Apache Ranger AuditingPDF version

Ranger audit log event summarization

You can summarize Ranger audit events that differ only by timestamp to reduce the amount of events logged in a busy system.

When summarization is enabled, if a Ranger plugin logs consecutive audit events that differ only by timestamp, it coalesces all such events into a single event and set event_count to the number of events logged and event_dur_ms to the time difference in milliseconds between the first and the last event.

To enable this feature you must set the following properties in the Ranger plugin's configuration (For example, if you want to enable Audit Summary for Hive plugin, you need to add these configurations to the ranger-hive-audit.xml file in Hive configurations):
Configurations Description
xasecure.audit.provider.summary.enabled

To enable summarization set this property to true. This would cause audit messages to be summarized before they are sent to various sinks.

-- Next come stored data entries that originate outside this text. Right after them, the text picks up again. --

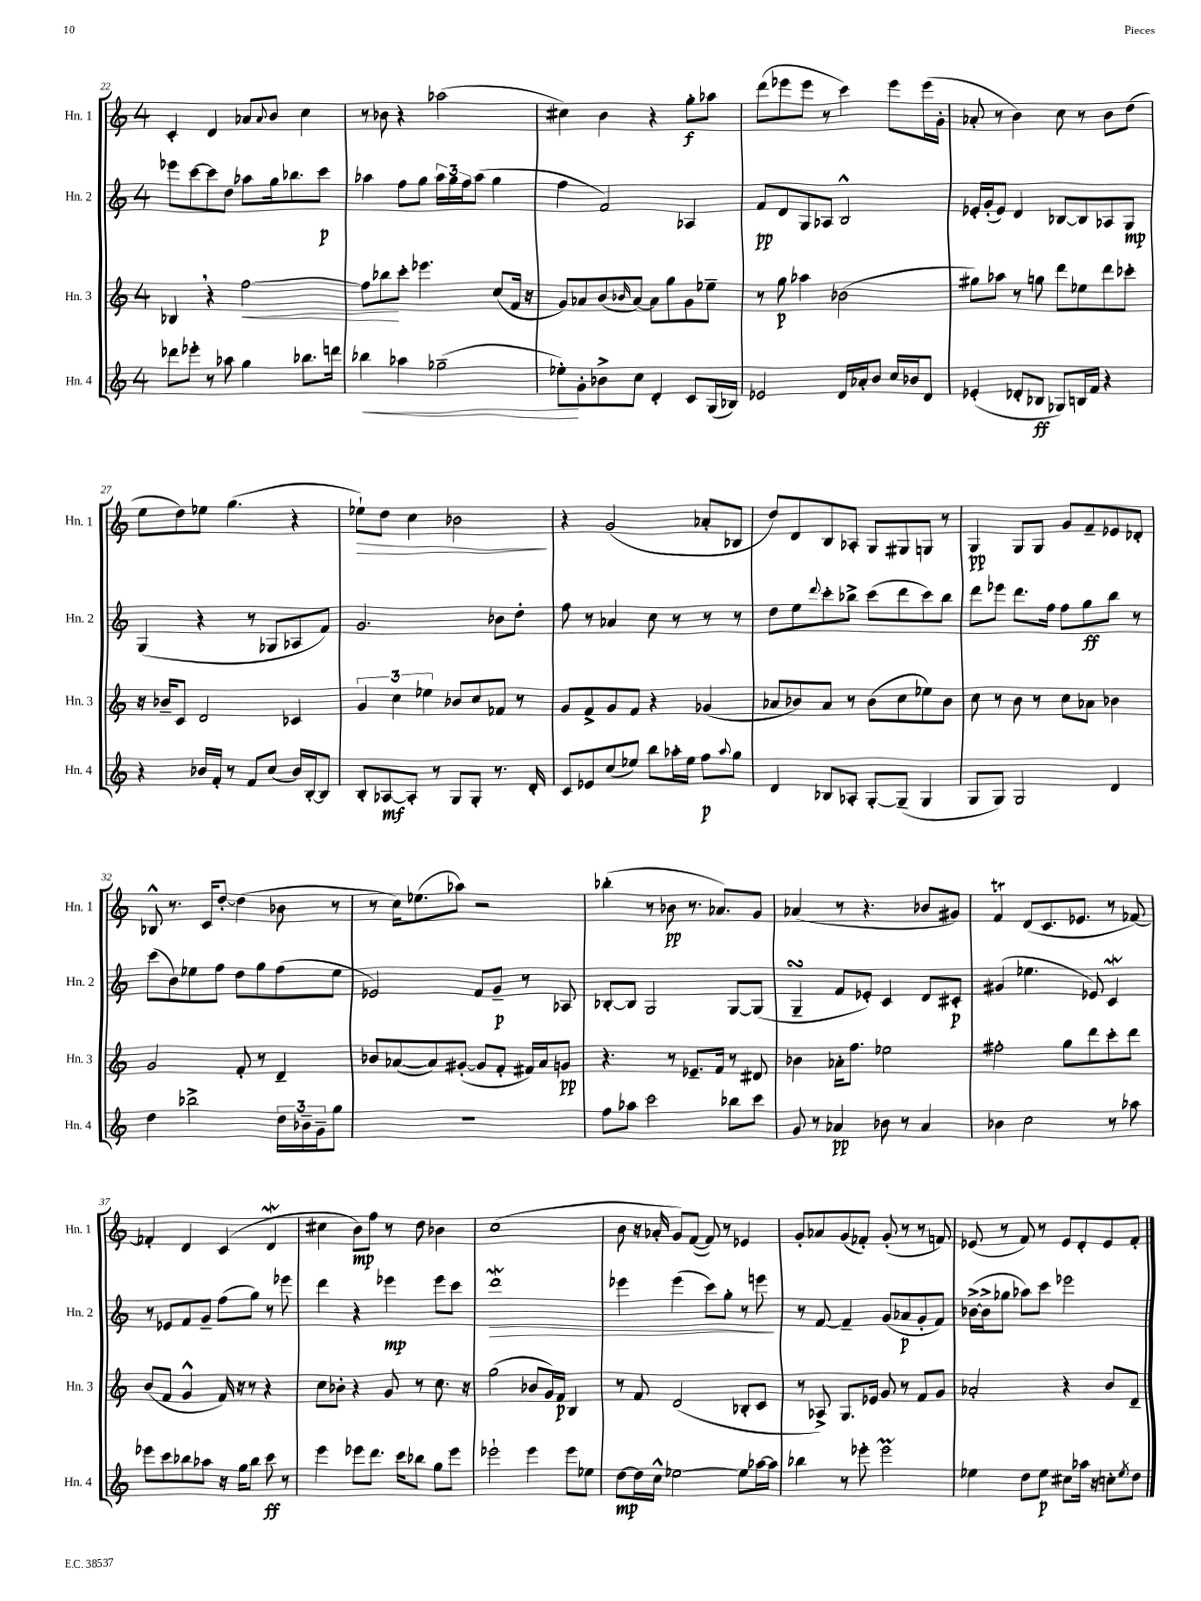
<<
\new StaffGroup <<
\new Staff = "s0" \with { instrumentName = "Hn. 1" shortInstrumentName = "Hn. 1" } {
    \clef treble \key c \major \once \override Staff.TimeSignature.style = #'single-digit \time 4/4
    c'4-. d'4 aes'8 \appoggiatura { aes'8 } b'8 c''4 |
    r8 bes'8 r4 aes''2( |
    cis''4) b'4 r4 g''8-.\f aes''8 |
    d'''8( ees'''8 ees'''8 r8 c'''4) ees'''8 ees'''16( g'16-. |
    aes'8-. r8 b'4) c''8 r8 b'8 d''8( |
    e''8 d''8) ees''8 g''4.( r4 |
    ees''8-!\>) d''8 c''4 bes'2\! |
    r4 g'2( aes'8-. bes8 |
    d''8) d'8 b8 aes8-. g8 gis8 g8 r8 |
    g4\pp g8 g8 g'8 f'8-- ees'8 des'8-. |
    bes8-^ r8. c'16 d''8~-. d''4( bes'8 r8 |
    r8 c''16) ees''8.( aes''8) r2 |
    bes''4-.( r8 bes'8\pp r8. aes'8.) g'8 |
    aes'4( r8 r4. bes'8 gis'8) |
    f'4\trill d'8( c'8. ees'8. r8 fes'8~) |
    fes'4-. d'4 c'4( d'4\mordent |
    cis''4 b'8\mp) f''8 r8 d''8 bes'4 |
    c''1( |
    b'8 r16 aes'16-. g'8) f'8~( f'8) r8 ees'4 |
    g'8-. aes'8 g'8( fes'8-.) g'8-.( r8 r8 f'8) |
    ees'8( r8 f'8) r8 ees'8 d'8-. ees'8 f'8-. \bar "|." |
}
\new Staff = "s1" \with { instrumentName = "Hn. 2" shortInstrumentName = "Hn. 2" } {
    \clef treble \key c \major \once \override Staff.TimeSignature.style = #'single-digit \time 4/4
    ees'''8 c'''8~ c'''8 d''8 aes''8 g''16 bes''8. c'''8\p |
    aes''4 f''8 g''8 \tuplet 3/2 { aes''16 g''16 f''16 } aes''8( g''4 |
    f''4 f'2) aes4 |
    f'8\pp d'8 g8 aes8 b2-^ |
    ees'16-. g'16-.( ees'8) d'4 bes8~ bes8 aes8 g8\mp |
    g4( r4 r8 ges8 aes8 f'8) |
    g'2. bes'8 d''8-. |
    f''8 r8 aes'4 c''8 r8 r8 r8 |
    d''8 e''8 \appoggiatura { d'''8 } c'''8-. bes''8-> c'''8( d'''8 c'''8) bes''8 |
    d'''8 ees'''8 d'''8. f''16 f''8 g''8\ff b''8 r8 |
    c'''8( b'8) ees''8 f''8 d''8 g''8 f''8( ees''8 |
    ees'2) f'8 g'8--\p r8 aes8 |
    bes8~-. bes8 g2 g8~ g8( |
    g4--\turn f'8 ees'8-.) c'4 d'8 cis'8-.\p |
    gis'4( ees''4. ees'8) c'4\mordent |
    r8 ees'8 f'8 g'8-- f''8( g''8) r8 ees'''8 |
    d'''4 r4 ees'''4\mp ees'''8 c'''8 |
    d'''1\mordent\> |
    ees'''4 ees'''4( c'''8) g''8-. r8 e'''8\! |
    r8 f'8~ f'4-- g'8( aes'8\p g'8-. f'8) |
    bes'16~->( bes'16-> ges''8 aes''8) c'''8 ees'''2 \bar "|." |
}
\new Staff = "s2" \with { instrumentName = "Hn. 3" shortInstrumentName = "Hn. 3" } {
    \clef treble \key c \major \once \override Staff.TimeSignature.style = #'single-digit \time 4/4
    bes4 \breathe r4 f''2~\< |
    f''8 bes''8\! c'''8-. ees'''4. c''8( f'16 r16 |
    g'8) aes'8 b'8( \grace { bes'16 } aes'8~) aes'8 g''8 g'8 ees''8-- |
    r8 g''8\p aes''4 bes'2( |
    gis''8) aes''8 r8 g''8 d'''8 ees''8 d'''8 ces'''8-. |
    r16 bes'16-- c'8 d'2 ces'4 |
    \tuplet 3/2 { g'4 c''4 ees''4 } bes'8 c''8 fes'8 r8 |
    g'8 f'8-> g'8 f'8 r4 ges'4( |
    aes'8 bes'8) aes'8 r8 bes'8( c''8 ees''8) bes'8 |
    c''8 r8 b'8 r8 c''8 aes'8 bes'4 |
    g'2 f'8-. r8 d'4-- |
    bes'8 aes'8~( aes'8) gis'8~-.( gis'8 f'8-. fis'16) aes'16 g'8\pp |
    r4. r8 ees'8.-- f'16 r8 dis'8 |
    bes'4 aes'16-. f''8. ees''2 |
    fis''2-. g''8 d'''8 c'''8-. d'''8 |
    b'8( f'8 g'4-^ f'16) r16 r8 r4 |
    c''8 bes'8-. r4 g'8 r8 c''8. r16 |
    g''2( bes'8 g'16) f'16\p b4 |
    r8 f'8 d'2( bes8-. c'8 |
    r8 aes8->) g8. ees'16 g'8 r8 f'8 g'8 |
    aes'2-. r4 b'8 d'8-- \bar "|." |
}
\new Staff = "s3" \with { instrumentName = "Hn. 4" shortInstrumentName = "Hn. 4" } {
    \clef treble \key c \major \once \override Staff.TimeSignature.style = #'single-digit \time 4/4
    des'''8 ees'''8-. r8 aes''8 g''4 bes''8. d'''16 |
    bes''4\< aes''4 ges''2--( |
    ees''8-.\!) g'8-. bes'8-> c''8 d'4-. c'8 g16( bes16) |
    ees'2 d'16 aes'16-. b'8 c''16 bes'16 d'8 |
    ees'4-.( des'8-. bes8\ff ges8) b16 f'16 r4 |
    r4 bes'16 f'16-. r8 f'8 c''8( bes'16) b16~-. b8 |
    b8-. aes8~\mf aes8-. r8 g8 g8-. r8. d'16-. |
    c'8 ees'8 c''8( ees''8) b''8 aes''16-. ees''16 f''8\p \appoggiatura { aes''8 } g''8 |
    d'4 bes8 aes8-. g8~-. g8--( g4 |
    g8 g8) g2 d'4 |
    d''4 bes''2-> \tuplet 3/2 { d''16 bes'16-- g'16-- } g''8 |
    R1 |
    f''8 aes''8 c'''2 bes''8 c'''8 |
    g'8 r8 aes'4\pp bes'8 r8 aes'4 |
    bes'4 c''2 r8 aes''8 |
    ees'''8 c'''8 bes''8 aes''8 r16 g''16 bes''8 c'''8\ff r8 |
    e'''4 ees'''8 d'''8. c'''16 bes''8 g''8 ees'''8 |
    ees'''2-! ees'''4 ees'''8 ees''8 |
    d''8~\mp d''16 c''16-^ ees''2~ ees''8 aes''16~ aes''16 |
    bes''4 r8 ees'''8-. ees'''2\prall |
    ees''4 d''8 ees''8\p cis''8 aes''16 r16 c''8-. \acciaccatura { ees''8 } d''8 \bar "|." |
}
>>
>>
\layout { \context { \Score currentBarNumber = #22 } }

By default it is set to false, which means audit summarization is disabled.

xasecure.audit.provider.queue.size

If unspecified, this value defaults to 1048576, which means the queue is sized to store 1M (1024 * 1024) messages.

Note the difference in property name that controls the size of summary queue.

xasecure.audit.provider.summary.interval.ms

The maximum time interval at which messages would be summarized.

If unspecified, it defaults to 5000, which means 5 seconds.

Summarization Batch size

Note that regardless of this time interval while summarizing at most 100k messages at a time are considered for aggregation. Thus, if more than 100k messages are logged during this interval then similar messages could show up as multiple summarized audit messages even though they are logged within the configured time interval.

Currently, this value of 100k is not user configurable. It is mentioned here for better understanding of Summarization logic.